Input material:

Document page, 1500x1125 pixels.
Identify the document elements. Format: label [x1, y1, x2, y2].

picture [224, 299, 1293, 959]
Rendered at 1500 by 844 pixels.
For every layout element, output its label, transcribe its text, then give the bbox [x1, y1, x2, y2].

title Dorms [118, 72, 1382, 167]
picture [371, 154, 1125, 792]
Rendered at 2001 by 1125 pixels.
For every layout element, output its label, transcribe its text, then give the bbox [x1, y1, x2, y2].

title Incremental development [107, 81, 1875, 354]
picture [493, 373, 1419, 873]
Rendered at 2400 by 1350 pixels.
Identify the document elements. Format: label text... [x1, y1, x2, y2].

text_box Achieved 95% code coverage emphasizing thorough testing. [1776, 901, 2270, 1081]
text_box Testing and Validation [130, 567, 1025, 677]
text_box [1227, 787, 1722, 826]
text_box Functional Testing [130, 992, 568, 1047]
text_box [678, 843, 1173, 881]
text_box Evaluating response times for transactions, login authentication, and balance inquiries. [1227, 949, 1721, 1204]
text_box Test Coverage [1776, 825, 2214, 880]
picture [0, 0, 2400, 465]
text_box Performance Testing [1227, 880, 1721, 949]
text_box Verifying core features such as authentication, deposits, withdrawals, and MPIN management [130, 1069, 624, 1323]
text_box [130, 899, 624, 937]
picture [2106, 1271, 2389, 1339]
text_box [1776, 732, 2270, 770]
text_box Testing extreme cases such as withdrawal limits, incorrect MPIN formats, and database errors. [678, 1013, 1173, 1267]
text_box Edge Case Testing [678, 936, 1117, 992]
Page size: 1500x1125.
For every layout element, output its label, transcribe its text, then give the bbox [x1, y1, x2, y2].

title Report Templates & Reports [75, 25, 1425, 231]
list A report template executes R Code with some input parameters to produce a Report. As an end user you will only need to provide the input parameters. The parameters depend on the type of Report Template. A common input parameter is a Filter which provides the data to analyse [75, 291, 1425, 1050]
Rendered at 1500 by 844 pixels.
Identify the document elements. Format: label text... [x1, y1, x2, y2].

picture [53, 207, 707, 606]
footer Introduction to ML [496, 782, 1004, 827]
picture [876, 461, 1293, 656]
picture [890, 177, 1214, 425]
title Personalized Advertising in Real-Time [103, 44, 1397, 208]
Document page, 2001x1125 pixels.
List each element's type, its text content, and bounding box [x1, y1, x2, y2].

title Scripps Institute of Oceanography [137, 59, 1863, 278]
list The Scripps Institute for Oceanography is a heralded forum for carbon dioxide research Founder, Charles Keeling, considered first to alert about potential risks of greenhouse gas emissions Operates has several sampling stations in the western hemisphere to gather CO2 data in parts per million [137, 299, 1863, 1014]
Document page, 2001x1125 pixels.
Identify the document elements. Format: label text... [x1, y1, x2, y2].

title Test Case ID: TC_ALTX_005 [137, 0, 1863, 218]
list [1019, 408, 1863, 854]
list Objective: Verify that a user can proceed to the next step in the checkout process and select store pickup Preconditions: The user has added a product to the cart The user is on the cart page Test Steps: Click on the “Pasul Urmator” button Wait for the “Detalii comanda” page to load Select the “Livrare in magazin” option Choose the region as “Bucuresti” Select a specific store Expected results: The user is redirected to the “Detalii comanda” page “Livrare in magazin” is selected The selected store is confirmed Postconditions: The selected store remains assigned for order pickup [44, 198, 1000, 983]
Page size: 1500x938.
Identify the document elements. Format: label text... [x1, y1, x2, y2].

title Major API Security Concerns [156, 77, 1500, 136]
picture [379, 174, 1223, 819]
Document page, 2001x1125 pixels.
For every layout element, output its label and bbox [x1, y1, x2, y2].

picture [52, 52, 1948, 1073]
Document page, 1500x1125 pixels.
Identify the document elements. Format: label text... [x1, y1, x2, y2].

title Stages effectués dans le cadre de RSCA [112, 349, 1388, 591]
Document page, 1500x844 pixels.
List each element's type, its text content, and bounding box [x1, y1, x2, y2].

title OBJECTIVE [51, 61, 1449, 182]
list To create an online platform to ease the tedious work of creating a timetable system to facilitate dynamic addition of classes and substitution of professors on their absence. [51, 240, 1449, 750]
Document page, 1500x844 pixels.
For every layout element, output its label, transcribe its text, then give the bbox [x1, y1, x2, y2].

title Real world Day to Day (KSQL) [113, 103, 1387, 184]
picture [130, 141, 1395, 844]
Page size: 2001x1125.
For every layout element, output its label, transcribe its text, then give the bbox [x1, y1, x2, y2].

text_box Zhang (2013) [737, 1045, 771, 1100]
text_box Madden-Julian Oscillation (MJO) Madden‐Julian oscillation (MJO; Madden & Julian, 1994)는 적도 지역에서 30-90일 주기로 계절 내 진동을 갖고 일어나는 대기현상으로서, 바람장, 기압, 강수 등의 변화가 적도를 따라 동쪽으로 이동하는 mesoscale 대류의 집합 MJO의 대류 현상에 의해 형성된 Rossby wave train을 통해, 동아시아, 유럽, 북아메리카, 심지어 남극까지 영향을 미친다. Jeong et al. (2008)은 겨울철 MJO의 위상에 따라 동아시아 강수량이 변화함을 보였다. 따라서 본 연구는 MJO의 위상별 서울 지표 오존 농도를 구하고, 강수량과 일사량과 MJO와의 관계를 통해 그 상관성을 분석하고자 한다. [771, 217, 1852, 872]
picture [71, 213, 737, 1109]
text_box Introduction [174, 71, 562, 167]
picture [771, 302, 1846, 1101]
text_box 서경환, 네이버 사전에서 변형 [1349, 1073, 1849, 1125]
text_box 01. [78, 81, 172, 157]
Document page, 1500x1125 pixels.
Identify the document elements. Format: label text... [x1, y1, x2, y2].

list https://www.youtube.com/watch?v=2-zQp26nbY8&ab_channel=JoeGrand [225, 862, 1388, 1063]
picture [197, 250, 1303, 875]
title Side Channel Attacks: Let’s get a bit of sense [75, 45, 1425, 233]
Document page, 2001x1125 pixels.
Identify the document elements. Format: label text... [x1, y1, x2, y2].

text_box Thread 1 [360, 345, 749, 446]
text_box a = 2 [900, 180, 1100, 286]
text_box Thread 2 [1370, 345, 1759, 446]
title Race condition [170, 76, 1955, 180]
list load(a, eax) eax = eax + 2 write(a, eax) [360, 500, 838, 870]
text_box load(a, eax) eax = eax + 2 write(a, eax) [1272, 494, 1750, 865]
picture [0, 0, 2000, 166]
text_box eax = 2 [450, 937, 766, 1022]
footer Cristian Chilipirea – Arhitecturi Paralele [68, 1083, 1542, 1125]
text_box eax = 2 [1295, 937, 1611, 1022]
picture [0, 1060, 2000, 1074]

What to do:
Output the material verbatim, including every line.

Output of the exercise:
Document page, 1500x1125 pixels.
Identify the document elements. Format: label [x1, y1, x2, y2].

picture [224, 299, 1293, 959]
Rendered at 1500 by 844 pixels.
For every layout element, output its label, transcribe its text, then give the bbox [x1, y1, x2, y2].

title Dorms [118, 72, 1382, 167]
picture [371, 154, 1125, 792]
Rendered at 2001 by 1125 pixels.
For every layout element, output its label, transcribe its text, then give the bbox [x1, y1, x2, y2].

title Incremental development [107, 81, 1875, 354]
picture [493, 373, 1419, 873]
Rendered at 2400 by 1350 pixels.
Identify the document elements. Format: label text... [x1, y1, x2, y2].

text_box Achieved 95% code coverage emphasizing thorough testing. [1776, 901, 2270, 1081]
text_box Testing and Validation [130, 567, 1025, 677]
text_box [1227, 787, 1722, 826]
text_box Functional Testing [130, 992, 568, 1047]
text_box [678, 843, 1173, 881]
text_box Evaluating response times for transactions, login authentication, and balance inquiries. [1227, 949, 1721, 1204]
text_box Test Coverage [1776, 825, 2214, 880]
picture [0, 0, 2400, 465]
text_box Performance Testing [1227, 880, 1721, 949]
text_box Verifying core features such as authentication, deposits, withdrawals, and MPIN management [130, 1069, 624, 1323]
text_box [130, 899, 624, 937]
picture [2106, 1271, 2389, 1339]
text_box [1776, 732, 2270, 770]
text_box Testing extreme cases such as withdrawal limits, incorrect MPIN formats, and database errors. [678, 1013, 1173, 1267]
text_box Edge Case Testing [678, 936, 1117, 992]
Page size: 1500x1125.
For every layout element, output its label, transcribe its text, then give the bbox [x1, y1, x2, y2].

title Report Templates & Reports [75, 25, 1425, 231]
list A report template executes R Code with some input parameters to produce a Report. As an end user you will only need to provide the input parameters. The parameters depend on the type of Report Template. A common input parameter is a Filter which provides the data to analyse [75, 291, 1425, 1050]
Rendered at 1500 by 844 pixels.
Identify the document elements. Format: label text... [x1, y1, x2, y2].

picture [53, 207, 707, 606]
footer Introduction to ML [496, 782, 1004, 827]
picture [876, 461, 1293, 656]
picture [890, 177, 1214, 425]
title Personalized Advertising in Real-Time [103, 44, 1397, 208]
Document page, 2001x1125 pixels.
List each element's type, its text content, and bounding box [x1, y1, x2, y2].

title Scripps Institute of Oceanography [137, 59, 1863, 278]
list The Scripps Institute for Oceanography is a heralded forum for carbon dioxide research Founder, Charles Keeling, considered first to alert about potential risks of greenhouse gas emissions Operates has several sampling stations in the western hemisphere to gather CO2 data in parts per million [137, 299, 1863, 1014]
Document page, 2001x1125 pixels.
Identify the document elements. Format: label text... [x1, y1, x2, y2].

title Test Case ID: TC_ALTX_005 [137, 0, 1863, 218]
list [1019, 408, 1863, 854]
list Objective: Verify that a user can proceed to the next step in the checkout process and select store pickup Preconditions: The user has added a product to the cart The user is on the cart page Test Steps: Click on the “Pasul Urmator” button Wait for the “Detalii comanda” page to load Select the “Livrare in magazin” option Choose the region as “Bucuresti” Select a specific store Expected results: The user is redirected to the “Detalii comanda” page “Livrare in magazin” is selected The selected store is confirmed Postconditions: The selected store remains assigned for order pickup [44, 198, 1000, 983]
Page size: 1500x938.
Identify the document elements. Format: label text... [x1, y1, x2, y2].

title Major API Security Concerns [156, 77, 1500, 136]
picture [379, 174, 1223, 819]
Document page, 2001x1125 pixels.
For every layout element, output its label and bbox [x1, y1, x2, y2].

picture [52, 52, 1948, 1073]
Document page, 1500x1125 pixels.
Identify the document elements. Format: label text... [x1, y1, x2, y2].

title Stages effectués dans le cadre de RSCA [112, 349, 1388, 591]
Document page, 1500x844 pixels.
List each element's type, its text content, and bounding box [x1, y1, x2, y2].

title OBJECTIVE [51, 61, 1449, 182]
list To create an online platform to ease the tedious work of creating a timetable system to facilitate dynamic addition of classes and substitution of professors on their absence. [51, 240, 1449, 750]
Document page, 1500x844 pixels.
For every layout element, output its label, transcribe its text, then give the bbox [x1, y1, x2, y2].

title Real world Day to Day (KSQL) [113, 103, 1387, 184]
picture [130, 141, 1395, 844]
Page size: 2001x1125.
For every layout element, output its label, transcribe its text, then give the bbox [x1, y1, x2, y2].

text_box Zhang (2013) [737, 1045, 771, 1100]
text_box Madden-Julian Oscillation (MJO) Madden‐Julian oscillation (MJO; Madden & Julian, 1994)는 적도 지역에서 30-90일 주기로 계절 내 진동을 갖고 일어나는 대기현상으로서, 바람장, 기압, 강수 등의 변화가 적도를 따라 동쪽으로 이동하는 mesoscale 대류의 집합 MJO의 대류 현상에 의해 형성된 Rossby wave train을 통해, 동아시아, 유럽, 북아메리카, 심지어 남극까지 영향을 미친다. Jeong et al. (2008)은 겨울철 MJO의 위상에 따라 동아시아 강수량이 변화함을 보였다. 따라서 본 연구는 MJO의 위상별 서울 지표 오존 농도를 구하고, 강수량과 일사량과 MJO와의 관계를 통해 그 상관성을 분석하고자 한다. [771, 217, 1852, 872]
picture [71, 213, 737, 1109]
text_box Introduction [174, 71, 562, 167]
picture [771, 302, 1846, 1101]
text_box 서경환, 네이버 사전에서 변형 [1349, 1073, 1849, 1125]
text_box 01. [78, 81, 172, 157]
Document page, 1500x1125 pixels.
Identify the document elements. Format: label text... [x1, y1, x2, y2].

list https://www.youtube.com/watch?v=2-zQp26nbY8&ab_channel=JoeGrand [225, 862, 1388, 1063]
picture [197, 250, 1303, 875]
title Side Channel Attacks: Let’s get a bit of sense [75, 45, 1425, 233]
Document page, 2001x1125 pixels.
Identify the document elements. Format: label text... [x1, y1, x2, y2].

text_box Thread 1 [360, 345, 749, 446]
text_box a = 2 [900, 180, 1100, 286]
text_box Thread 2 [1370, 345, 1759, 446]
title Race condition [170, 76, 1955, 180]
list load(a, eax) eax = eax + 2 write(a, eax) [360, 500, 838, 870]
text_box load(a, eax) eax = eax + 2 write(a, eax) [1272, 494, 1750, 865]
picture [0, 0, 2000, 166]
text_box eax = 2 [450, 937, 766, 1022]
footer Cristian Chilipirea – Arhitecturi Paralele [68, 1083, 1542, 1125]
text_box eax = 2 [1295, 937, 1611, 1022]
picture [0, 1060, 2000, 1074]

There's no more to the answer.